:: Available records ::
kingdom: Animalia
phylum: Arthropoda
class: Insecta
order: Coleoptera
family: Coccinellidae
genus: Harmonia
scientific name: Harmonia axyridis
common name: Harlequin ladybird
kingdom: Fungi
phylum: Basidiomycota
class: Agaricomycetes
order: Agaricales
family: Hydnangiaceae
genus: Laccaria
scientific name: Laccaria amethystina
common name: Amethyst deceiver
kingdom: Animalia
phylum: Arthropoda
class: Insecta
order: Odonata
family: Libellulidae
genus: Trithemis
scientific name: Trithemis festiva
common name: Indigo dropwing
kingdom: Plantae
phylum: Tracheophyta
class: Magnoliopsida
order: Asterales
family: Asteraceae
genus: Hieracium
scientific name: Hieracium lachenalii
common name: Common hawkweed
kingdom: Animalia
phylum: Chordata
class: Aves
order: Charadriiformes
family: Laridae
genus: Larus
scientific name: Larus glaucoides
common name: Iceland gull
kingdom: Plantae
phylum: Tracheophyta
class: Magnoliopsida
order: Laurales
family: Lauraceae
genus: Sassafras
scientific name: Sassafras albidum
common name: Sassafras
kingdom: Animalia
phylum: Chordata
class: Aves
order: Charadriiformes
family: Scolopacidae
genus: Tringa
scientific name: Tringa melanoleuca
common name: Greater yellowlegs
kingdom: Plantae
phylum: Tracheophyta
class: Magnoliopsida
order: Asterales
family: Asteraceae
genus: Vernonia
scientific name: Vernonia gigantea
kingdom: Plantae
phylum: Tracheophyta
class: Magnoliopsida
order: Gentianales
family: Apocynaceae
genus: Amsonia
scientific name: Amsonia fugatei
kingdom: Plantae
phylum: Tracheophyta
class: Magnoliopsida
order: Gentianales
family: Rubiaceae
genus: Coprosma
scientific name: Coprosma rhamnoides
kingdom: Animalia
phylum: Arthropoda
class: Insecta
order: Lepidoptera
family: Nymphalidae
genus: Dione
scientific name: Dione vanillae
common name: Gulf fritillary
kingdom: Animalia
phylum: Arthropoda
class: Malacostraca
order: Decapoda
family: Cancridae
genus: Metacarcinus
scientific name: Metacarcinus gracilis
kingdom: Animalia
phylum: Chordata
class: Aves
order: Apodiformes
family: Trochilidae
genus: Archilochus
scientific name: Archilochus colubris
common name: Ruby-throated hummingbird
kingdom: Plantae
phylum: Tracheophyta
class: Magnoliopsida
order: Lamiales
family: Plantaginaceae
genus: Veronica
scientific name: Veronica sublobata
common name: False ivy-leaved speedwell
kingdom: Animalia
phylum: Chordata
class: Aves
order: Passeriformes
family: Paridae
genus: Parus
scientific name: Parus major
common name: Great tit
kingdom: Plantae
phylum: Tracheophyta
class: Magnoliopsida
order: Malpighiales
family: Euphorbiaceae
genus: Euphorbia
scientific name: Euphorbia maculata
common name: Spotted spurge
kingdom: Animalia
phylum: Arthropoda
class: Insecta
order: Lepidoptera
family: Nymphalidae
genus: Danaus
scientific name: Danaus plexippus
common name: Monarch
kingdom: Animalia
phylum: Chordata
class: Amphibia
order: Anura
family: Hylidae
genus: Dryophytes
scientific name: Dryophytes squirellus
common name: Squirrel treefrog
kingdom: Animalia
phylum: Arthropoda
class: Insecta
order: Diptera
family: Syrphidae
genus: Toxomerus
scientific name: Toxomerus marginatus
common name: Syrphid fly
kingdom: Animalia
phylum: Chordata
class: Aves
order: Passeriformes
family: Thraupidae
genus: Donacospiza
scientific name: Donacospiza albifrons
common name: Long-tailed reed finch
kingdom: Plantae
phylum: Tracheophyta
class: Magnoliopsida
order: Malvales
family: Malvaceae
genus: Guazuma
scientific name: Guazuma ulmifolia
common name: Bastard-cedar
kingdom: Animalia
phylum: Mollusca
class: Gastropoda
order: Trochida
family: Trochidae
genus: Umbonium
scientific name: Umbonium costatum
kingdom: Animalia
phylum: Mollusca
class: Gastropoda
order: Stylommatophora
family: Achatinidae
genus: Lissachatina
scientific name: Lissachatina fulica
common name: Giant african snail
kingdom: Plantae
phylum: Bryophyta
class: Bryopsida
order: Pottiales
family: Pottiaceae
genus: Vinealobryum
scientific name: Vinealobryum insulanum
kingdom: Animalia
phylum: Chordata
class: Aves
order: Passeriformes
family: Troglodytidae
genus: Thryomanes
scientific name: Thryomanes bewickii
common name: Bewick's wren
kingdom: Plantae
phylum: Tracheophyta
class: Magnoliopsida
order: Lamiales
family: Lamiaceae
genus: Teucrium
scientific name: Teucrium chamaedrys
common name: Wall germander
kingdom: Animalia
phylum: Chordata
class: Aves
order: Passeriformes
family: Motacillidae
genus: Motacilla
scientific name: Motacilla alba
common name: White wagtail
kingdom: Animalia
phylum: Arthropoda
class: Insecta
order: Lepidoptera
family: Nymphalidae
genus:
:::
What you will do = Set out every line of the records above as a numbered list, dropping any blank lines.

Result of the exercise =
1. kingdom: Animalia
2. phylum: Arthropoda
3. class: Insecta
4. order: Coleoptera
5. family: Coccinellidae
6. genus: Harmonia
7. scientific name: Harmonia axyridis
8. common name: Harlequin ladybird
9. kingdom: Fungi
10. phylum: Basidiomycota
11. class: Agaricomycetes
12. order: Agaricales
13. family: Hydnangiaceae
14. genus: Laccaria
15. scientific name: Laccaria amethystina
16. common name: Amethyst deceiver
17. kingdom: Animalia
18. phylum: Arthropoda
19. class: Insecta
20. order: Odonata
21. family: Libellulidae
22. genus: Trithemis
23. scientific name: Trithemis festiva
24. common name: Indigo dropwing
25. kingdom: Plantae
26. phylum: Tracheophyta
27. class: Magnoliopsida
28. order: Asterales
29. family: Asteraceae
30. genus: Hieracium
31. scientific name: Hieracium lachenalii
32. common name: Common hawkweed
33. kingdom: Animalia
34. phylum: Chordata
35. class: Aves
36. order: Charadriiformes
37. family: Laridae
38. genus: Larus
39. scientific name: Larus glaucoides
40. common name: Iceland gull
41. kingdom: Plantae
42. phylum: Tracheophyta
43. class: Magnoliopsida
44. order: Laurales
45. family: Lauraceae
46. genus: Sassafras
47. scientific name: Sassafras albidum
48. common name: Sassafras
49. kingdom: Animalia
50. phylum: Chordata
51. class: Aves
52. order: Charadriiformes
53. family: Scolopacidae
54. genus: Tringa
55. scientific name: Tringa melanoleuca
56. common name: Greater yellowlegs
57. kingdom: Plantae
58. phylum: Tracheophyta
59. class: Magnoliopsida
60. order: Asterales
61. family: Asteraceae
62. genus: Vernonia
63. scientific name: Vernonia gigantea
64. kingdom: Plantae
65. phylum: Tracheophyta
66. class: Magnoliopsida
67. order: Gentianales
68. family: Apocynaceae
69. genus: Amsonia
70. scientific name: Amsonia fugatei
71. kingdom: Plantae
72. phylum: Tracheophyta
73. class: Magnoliopsida
74. order: Gentianales
75. family: Rubiaceae
76. genus: Coprosma
77. scientific name: Coprosma rhamnoides
78. kingdom: Animalia
79. phylum: Arthropoda
80. class: Insecta
81. order: Lepidoptera
82. family: Nymphalidae
83. genus: Dione
84. scientific name: Dione vanillae
85. common name: Gulf fritillary
86. kingdom: Animalia
87. phylum: Arthropoda
88. class: Malacostraca
89. order: Decapoda
90. family: Cancridae
91. genus: Metacarcinus
92. scientific name: Metacarcinus gracilis
93. kingdom: Animalia
94. phylum: Chordata
95. class: Aves
96. order: Apodiformes
97. family: Trochilidae
98. genus: Archilochus
99. scientific name: Archilochus colubris
100. common name: Ruby-throated hummingbird
101. kingdom: Plantae
102. phylum: Tracheophyta
103. class: Magnoliopsida
104. order: Lamiales
105. family: Plantaginaceae
106. genus: Veronica
107. scientific name: Veronica sublobata
108. common name: False ivy-leaved speedwell
109. kingdom: Animalia
110. phylum: Chordata
111. class: Aves
112. order: Passeriformes
113. family: Paridae
114. genus: Parus
115. scientific name: Parus major
116. common name: Great tit
117. kingdom: Plantae
118. phylum: Tracheophyta
119. class: Magnoliopsida
120. order: Malpighiales
121. family: Euphorbiaceae
122. genus: Euphorbia
123. scientific name: Euphorbia maculata
124. common name: Spotted spurge
125. kingdom: Animalia
126. phylum: Arthropoda
127. class: Insecta
128. order: Lepidoptera
129. family: Nymphalidae
130. genus: Danaus
131. scientific name: Danaus plexippus
132. common name: Monarch
133. kingdom: Animalia
134. phylum: Chordata
135. class: Amphibia
136. order: Anura
137. family: Hylidae
138. genus: Dryophytes
139. scientific name: Dryophytes squirellus
140. common name: Squirrel treefrog
141. kingdom: Animalia
142. phylum: Arthropoda
143. class: Insecta
144. order: Diptera
145. family: Syrphidae
146. genus: Toxomerus
147. scientific name: Toxomerus marginatus
148. common name: Syrphid fly
149. kingdom: Animalia
150. phylum: Chordata
151. class: Aves
152. order: Passeriformes
153. family: Thraupidae
154. genus: Donacospiza
155. scientific name: Donacospiza albifrons
156. common name: Long-tailed reed finch
157. kingdom: Plantae
158. phylum: Tracheophyta
159. class: Magnoliopsida
160. order: Malvales
161. family: Malvaceae
162. genus: Guazuma
163. scientific name: Guazuma ulmifolia
164. common name: Bastard-cedar
165. kingdom: Animalia
166. phylum: Mollusca
167. class: Gastropoda
168. order: Trochida
169. family: Trochidae
170. genus: Umbonium
171. scientific name: Umbonium costatum
172. kingdom: Animalia
173. phylum: Mollusca
174. class: Gastropoda
175. order: Stylommatophora
176. family: Achatinidae
177. genus: Lissachatina
178. scientific name: Lissachatina fulica
179. common name: Giant african snail
180. kingdom: Plantae
181. phylum: Bryophyta
182. class: Bryopsida
183. order: Pottiales
184. family: Pottiaceae
185. genus: Vinealobryum
186. scientific name: Vinealobryum insulanum
187. kingdom: Animalia
188. phylum: Chordata
189. class: Aves
190. order: Passeriformes
191. family: Troglodytidae
192. genus: Thryomanes
193. scientific name: Thryomanes bewickii
194. common name: Bewick's wren
195. kingdom: Plantae
196. phylum: Tracheophyta
197. class: Magnoliopsida
198. order: Lamiales
199. family: Lamiaceae
200. genus: Teucrium
201. scientific name: Teucrium chamaedrys
202. common name: Wall germander
203. kingdom: Animalia
204. phylum: Chordata
205. class: Aves
206. order: Passeriformes
207. family: Motacillidae
208. genus: Motacilla
209. scientific name: Motacilla alba
210. common name: White wagtail
211. kingdom: Animalia
212. phylum: Arthropoda
213. class: Insecta
214. order: Lepidoptera
215. family: Nymphalidae
216. genus:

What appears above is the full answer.